* [SELECTED EXTRACT]

My Secret Identity is a television series starring Jerry O'Connell and Derek McGrath. Originally broadcast from October 9, 1988 to May 25, 1991 on CTV in Canada, the series also aired in syndication in the United States. It was later shown in reruns on the Sci-Fi Channel. The series won the 1989 International Emmy Award for Outstanding Achievement in Programming for Children and Young People.

Synopsis
O'Connell stars as 14-year-old Andrew Clements, who while looking one day for his friend, Dr. Benjamin Jeffcoate (McGrath), trips and is hit by a photon beam, causing him to develop superpowers. He uses these abilities to fight crime, to solve personal problems, and to help others. He hides his powers from his mother, sister, and friends with the exception of Jeffcoate. Andrew initially called himself Ultraman, but this was later dropped.

Powers
In the first season, Andrew must carry around aerosol spray containers and use them to move through the air, as his flying ability is limited; he can make himself nearly weightless, and move up without any problems, but he cannot propel himself through the air or move down without some external force. He can jump quite high and do amazing flips. In the second season, unexplained, Andrew gains the ability to move through the air without the use of aerosol cans. Later in that season, after being struck by the photon beam a second time, Andrew develops superhuman strength but loses his invulnerability.

For the entirety of the series, Andrew loses his powers when exposed to radiation (e.g. electromagnetic waves and x-rays). Starting in episode 10, he loses his powers for 2–3 days after exposure to an x-ray at the dentist. Later in the series, he regains them immediately after the exposure stops.

Setting and characters
The main setting of the show is Toronto, Ontario, Canada, in the fictional suburb of Briarwood. Andrew goes to Briarwood High and his sister Erin goes to another school.

Dr. Jeffcoate (supposedly the fourth-smartest man in the world) is a close friend of the family who lives next door. He is attracted to Mrs. Clements but never tells her.

* [CHECK YOUR UNDERSTANDING]
**1.** According to the My Secret Identity article, where does the show mainly take place?
**2.** Reproduce word for word the passage of the My Secret Identity article starting with "Dr. Jeffcoate (supposedly" and going on through "never tells her.".

* [DATA TO EXAMINE]
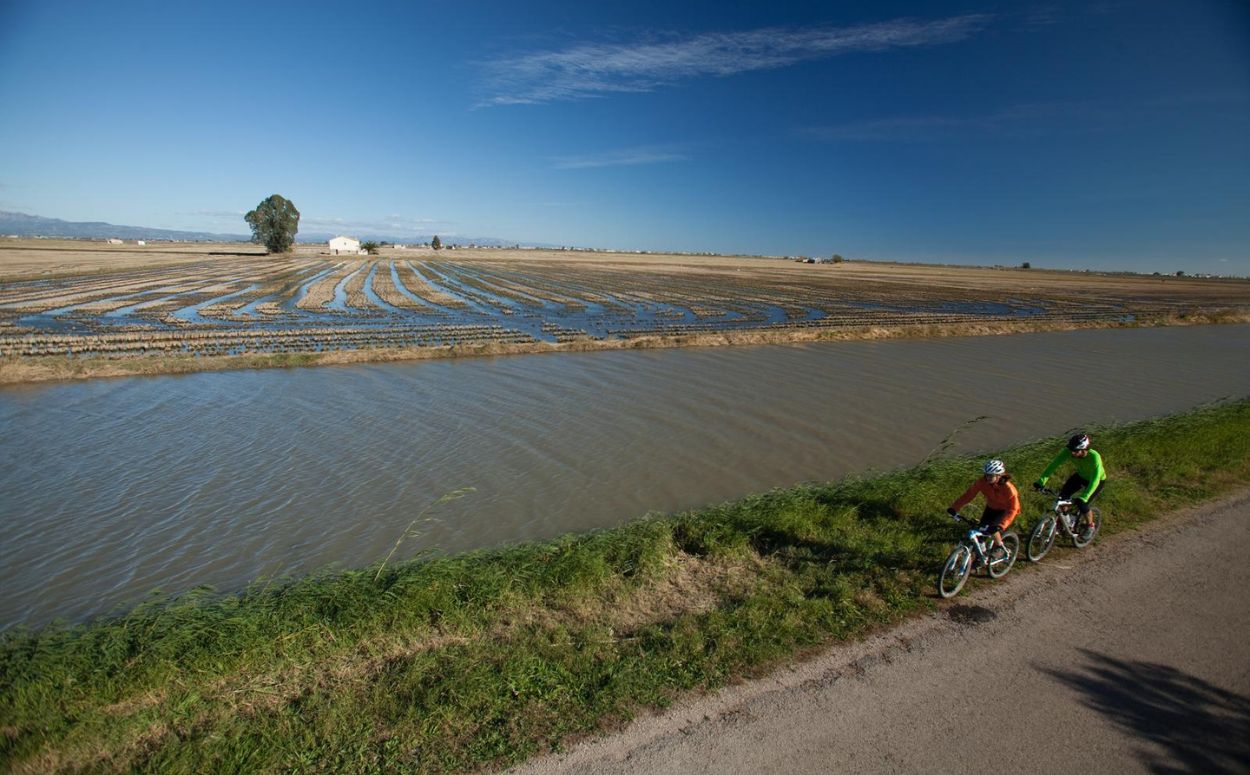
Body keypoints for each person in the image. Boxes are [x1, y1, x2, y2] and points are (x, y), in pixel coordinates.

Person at [1033, 432, 1106, 537]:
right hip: (1080, 476)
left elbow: (1095, 479)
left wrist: (1084, 497)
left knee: (1082, 504)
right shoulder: (1068, 451)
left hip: (1096, 481)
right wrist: (1041, 481)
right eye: (1071, 450)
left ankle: (1090, 526)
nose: (1072, 453)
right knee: (1062, 498)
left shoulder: (1094, 457)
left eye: (1075, 451)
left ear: (1084, 449)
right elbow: (1053, 465)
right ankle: (1066, 522)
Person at [947, 459, 1020, 557]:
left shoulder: (1009, 489)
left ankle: (1000, 547)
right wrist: (954, 508)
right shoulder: (982, 482)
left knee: (993, 528)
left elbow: (1013, 509)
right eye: (986, 474)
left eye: (991, 475)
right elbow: (969, 495)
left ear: (999, 476)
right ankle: (982, 556)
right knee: (981, 532)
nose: (988, 477)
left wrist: (1002, 525)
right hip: (991, 507)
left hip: (1004, 510)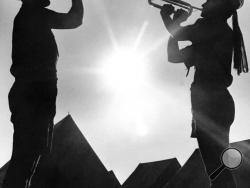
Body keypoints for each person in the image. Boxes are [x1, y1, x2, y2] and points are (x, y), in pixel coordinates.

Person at [160, 0, 248, 187]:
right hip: (213, 101)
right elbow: (173, 56)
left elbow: (181, 33)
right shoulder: (209, 38)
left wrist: (171, 20)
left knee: (217, 169)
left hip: (210, 102)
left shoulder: (212, 27)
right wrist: (175, 25)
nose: (204, 3)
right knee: (217, 168)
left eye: (210, 1)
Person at [3, 0, 84, 187]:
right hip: (34, 94)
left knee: (29, 158)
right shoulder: (34, 14)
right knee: (26, 159)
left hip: (36, 93)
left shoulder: (31, 15)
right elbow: (74, 20)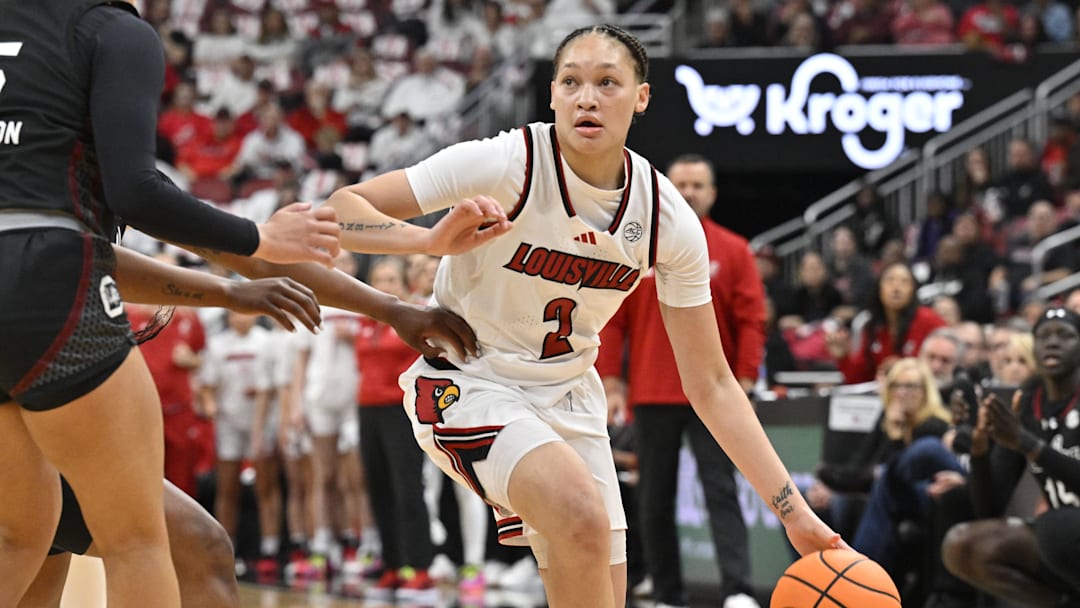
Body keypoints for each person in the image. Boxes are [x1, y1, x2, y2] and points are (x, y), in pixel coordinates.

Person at [323, 24, 844, 607]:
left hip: (571, 399)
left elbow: (714, 383)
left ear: (641, 97)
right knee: (579, 512)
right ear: (551, 94)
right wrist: (426, 242)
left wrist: (792, 514)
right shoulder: (506, 162)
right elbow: (341, 210)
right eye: (570, 82)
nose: (586, 98)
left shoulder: (667, 218)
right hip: (469, 379)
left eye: (607, 83)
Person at [0, 1, 340, 604]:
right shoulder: (112, 30)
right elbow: (137, 193)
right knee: (138, 542)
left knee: (17, 540)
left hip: (30, 271)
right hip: (48, 286)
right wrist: (259, 236)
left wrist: (231, 290)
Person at [597, 153, 766, 608]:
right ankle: (668, 593)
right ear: (665, 190)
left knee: (721, 491)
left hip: (712, 394)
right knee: (653, 499)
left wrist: (747, 376)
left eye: (698, 185)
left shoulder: (733, 250)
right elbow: (610, 318)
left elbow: (752, 320)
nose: (689, 192)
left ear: (712, 193)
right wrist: (611, 378)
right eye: (681, 185)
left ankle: (738, 592)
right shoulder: (637, 247)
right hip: (652, 391)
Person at [942, 307, 1080, 608]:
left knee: (1057, 526)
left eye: (1065, 336)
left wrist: (1029, 445)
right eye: (1043, 336)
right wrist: (979, 452)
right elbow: (988, 508)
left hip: (1065, 533)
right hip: (1063, 544)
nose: (1052, 343)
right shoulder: (1028, 406)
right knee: (963, 544)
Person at [827, 262, 948, 384]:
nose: (896, 288)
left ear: (913, 290)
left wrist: (904, 369)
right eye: (890, 280)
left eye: (904, 282)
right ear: (879, 288)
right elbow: (860, 379)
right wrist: (843, 357)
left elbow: (947, 363)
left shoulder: (929, 320)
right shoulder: (872, 326)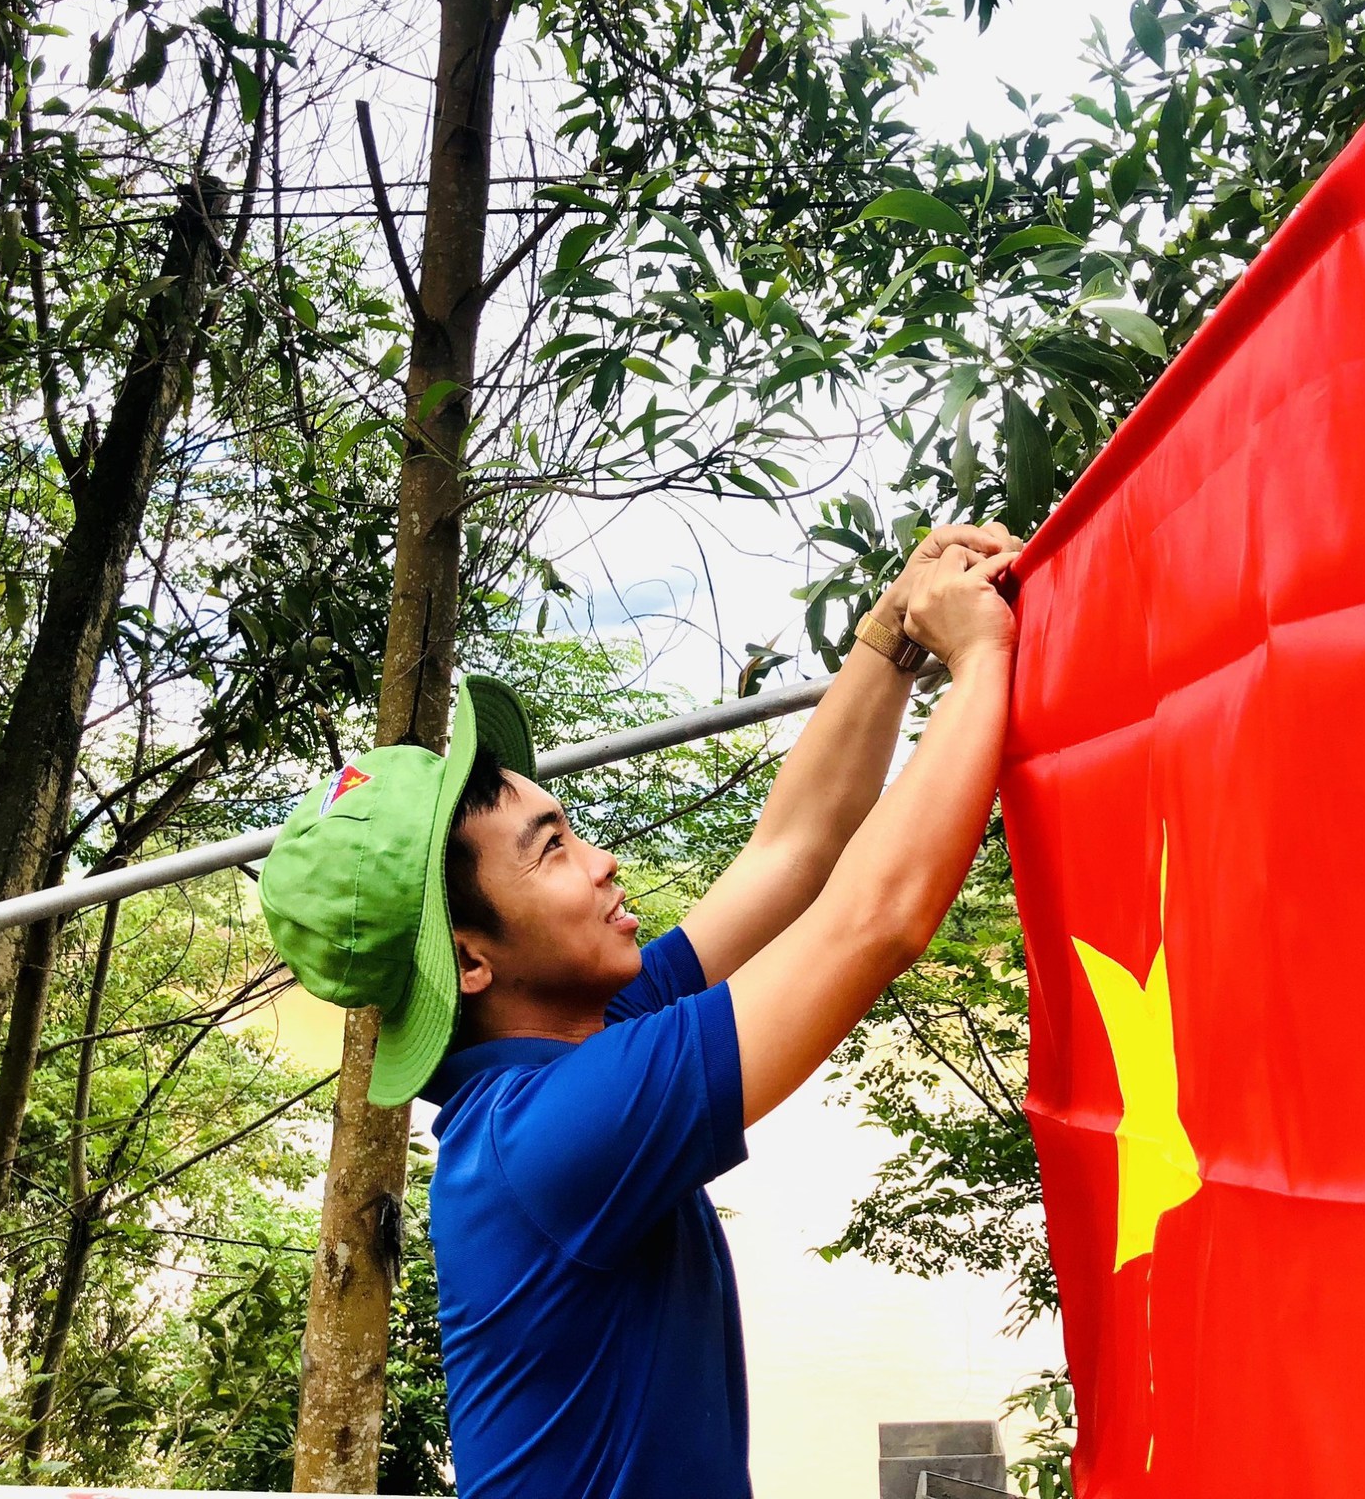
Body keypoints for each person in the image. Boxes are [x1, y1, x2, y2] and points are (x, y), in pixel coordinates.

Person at [258, 523, 1023, 1499]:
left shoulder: (584, 1040)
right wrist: (982, 657)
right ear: (468, 957)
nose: (601, 860)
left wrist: (889, 643)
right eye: (550, 849)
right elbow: (871, 924)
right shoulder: (547, 1136)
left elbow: (789, 856)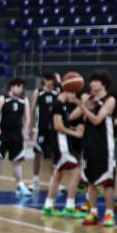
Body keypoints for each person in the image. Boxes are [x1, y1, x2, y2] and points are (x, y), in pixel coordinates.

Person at [76, 69, 117, 226]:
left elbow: (97, 120)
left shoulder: (110, 100)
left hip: (105, 146)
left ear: (103, 83)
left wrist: (83, 106)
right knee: (90, 180)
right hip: (89, 144)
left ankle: (109, 214)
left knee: (107, 181)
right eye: (91, 81)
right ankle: (93, 213)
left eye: (95, 81)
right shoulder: (88, 99)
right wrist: (80, 102)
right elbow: (73, 116)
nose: (91, 83)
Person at [40, 87, 84, 217]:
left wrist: (73, 128)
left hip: (61, 145)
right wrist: (75, 134)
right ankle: (70, 207)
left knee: (57, 176)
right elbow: (58, 126)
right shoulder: (58, 105)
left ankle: (48, 205)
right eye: (73, 93)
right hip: (62, 146)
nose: (74, 96)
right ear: (67, 91)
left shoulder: (62, 105)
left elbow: (62, 125)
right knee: (76, 173)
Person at [0, 77, 32, 197]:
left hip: (17, 135)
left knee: (17, 161)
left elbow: (27, 118)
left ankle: (20, 184)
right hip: (4, 134)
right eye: (18, 86)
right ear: (11, 87)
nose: (20, 89)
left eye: (22, 87)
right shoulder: (3, 99)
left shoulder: (24, 100)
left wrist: (25, 131)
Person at [27, 71, 60, 193]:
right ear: (43, 80)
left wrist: (59, 81)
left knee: (55, 155)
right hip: (41, 127)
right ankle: (35, 179)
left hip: (54, 128)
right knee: (38, 153)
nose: (49, 82)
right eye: (47, 79)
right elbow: (32, 110)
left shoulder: (57, 92)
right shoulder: (38, 92)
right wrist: (30, 127)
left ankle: (54, 180)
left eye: (51, 79)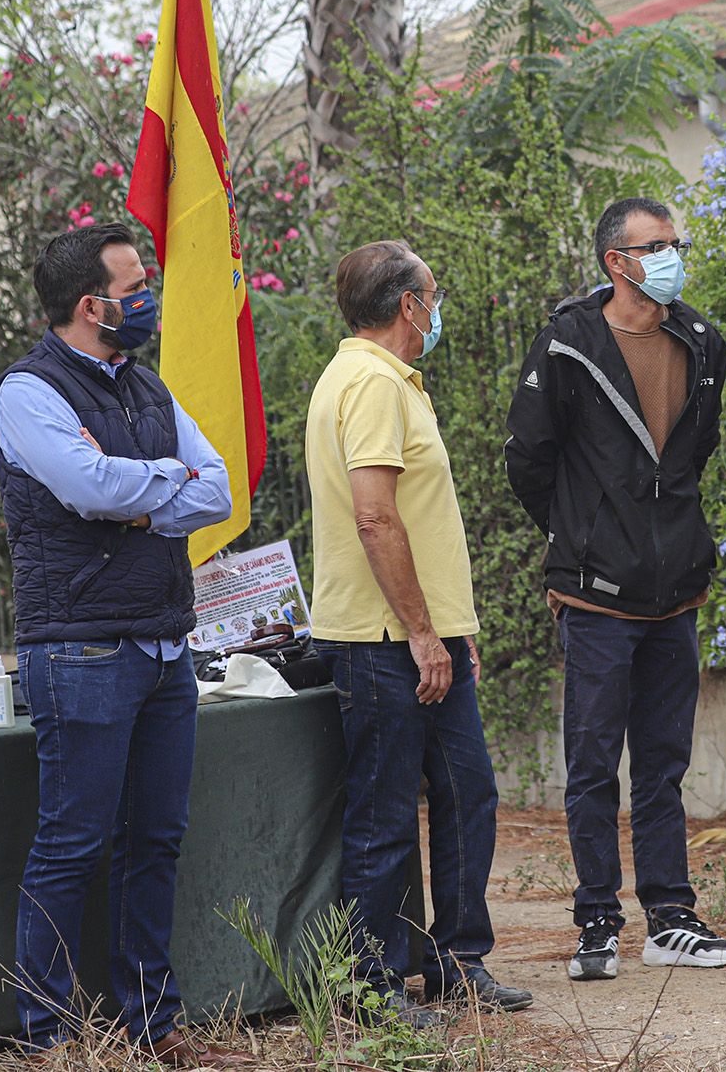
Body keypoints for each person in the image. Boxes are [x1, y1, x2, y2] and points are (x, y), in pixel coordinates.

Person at [0, 224, 240, 1066]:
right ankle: (47, 1036)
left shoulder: (147, 386)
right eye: (137, 286)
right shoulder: (28, 390)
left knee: (156, 840)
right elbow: (84, 485)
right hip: (82, 650)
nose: (150, 297)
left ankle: (151, 1023)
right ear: (91, 305)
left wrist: (140, 493)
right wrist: (157, 484)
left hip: (165, 648)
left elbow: (220, 490)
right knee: (72, 843)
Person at [503, 198, 726, 982]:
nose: (672, 255)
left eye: (676, 242)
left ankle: (671, 917)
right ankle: (597, 920)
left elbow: (693, 454)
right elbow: (528, 462)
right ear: (617, 261)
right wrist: (582, 536)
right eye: (656, 245)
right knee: (591, 764)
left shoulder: (701, 340)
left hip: (675, 589)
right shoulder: (569, 342)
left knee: (664, 764)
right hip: (595, 593)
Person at [305, 240, 531, 1021]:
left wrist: (448, 627)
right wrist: (420, 633)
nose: (436, 312)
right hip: (381, 640)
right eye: (431, 298)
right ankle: (367, 987)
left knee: (470, 792)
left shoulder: (392, 380)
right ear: (409, 305)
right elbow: (375, 517)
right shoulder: (368, 381)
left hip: (425, 634)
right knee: (385, 813)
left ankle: (456, 961)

* [ANSWERS TO THE PROBLEMS]
**1.** Toronto, Ontario, Canada, in the fictional suburb of Briarwood.

**2.**
Dr. Jeffcoate (supposedly the fourth-smartest man in the world) is a close friend of the family who lives next door. He is attracted to Mrs. Clements but never tells her.